Sure. Let me address Japan specifically. As you may or may not recall, Japan really had a negative reaction to laser vision correction several years ago. To the point where most Japanese ophthalmologists do not offer it, do not want it, and it had a lot of bad negative press in Japan. Obviously, EVO ICL was there at the same time, was able to pick up that slack and led to us, in a sense, dominating that market. I think, again, we've said our vision is to be the first choice for doctors and patients. But to be the first choice, you have to take the first step. And I think as we take that first step, to really dominating minus 6 and above,, we're going to have a very successful company. And I think as we grow to control that segment of myopia. We can approach 50% in many of the markets that we're in, it will just take time. But I think if you've heard anything throughout today, the company is smarter than we've been whether it's about EVO Viva, whether it's about how we're going to attack the U.S. market, whether it's about where we're going to spend our dollars.
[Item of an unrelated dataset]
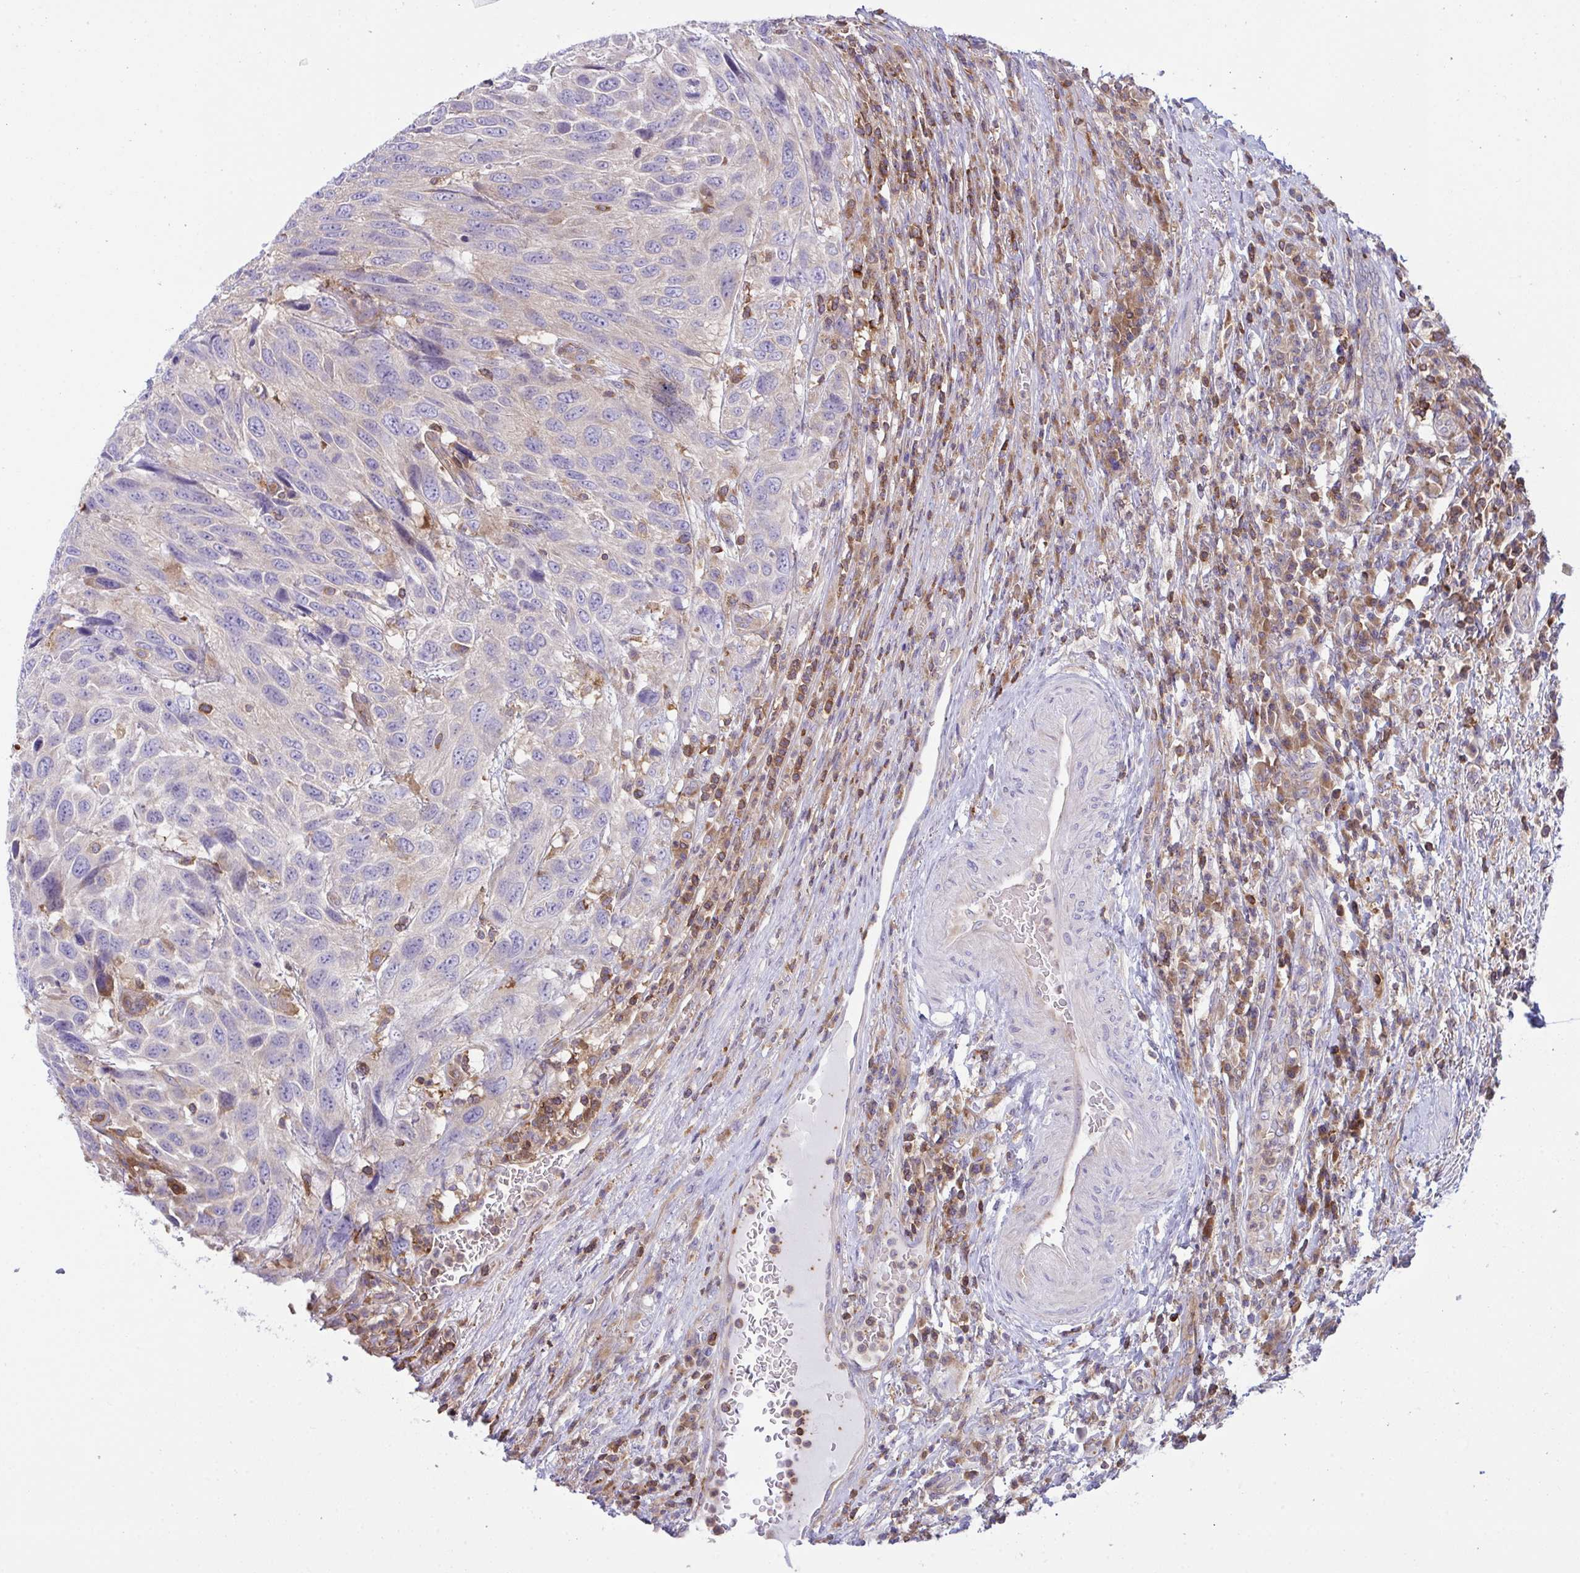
{"staining": {"intensity": "moderate", "quantity": "<25%", "location": "cytoplasmic/membranous"}, "tissue": "urothelial cancer", "cell_type": "Tumor cells", "image_type": "cancer", "snomed": [{"axis": "morphology", "description": "Urothelial carcinoma, High grade"}, {"axis": "topography", "description": "Urinary bladder"}], "caption": "Immunohistochemical staining of high-grade urothelial carcinoma demonstrates low levels of moderate cytoplasmic/membranous protein expression in approximately <25% of tumor cells.", "gene": "TSC22D3", "patient": {"sex": "female", "age": 70}}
And I hope you will walk away with the same level of confidence that we have as a management team that in the words of one of my -- I wouldn't say, idles, but somebody that I really enjoy listening to Frank Sinatra. The best is yet to come.

Brian Moore

executive
#163

Thank you, Tom. Thank you, STAAR management. That concludes Vision 2026 Investor Day. Thank you all for attending here in the room and also on the webcast.

Thomas G. Frinzi

executive
#164

And before we leave one more round of the applause for Brian Moore.

Brian Moore

executive
#165

Thanks again. Lunch is going to be set up very shortly.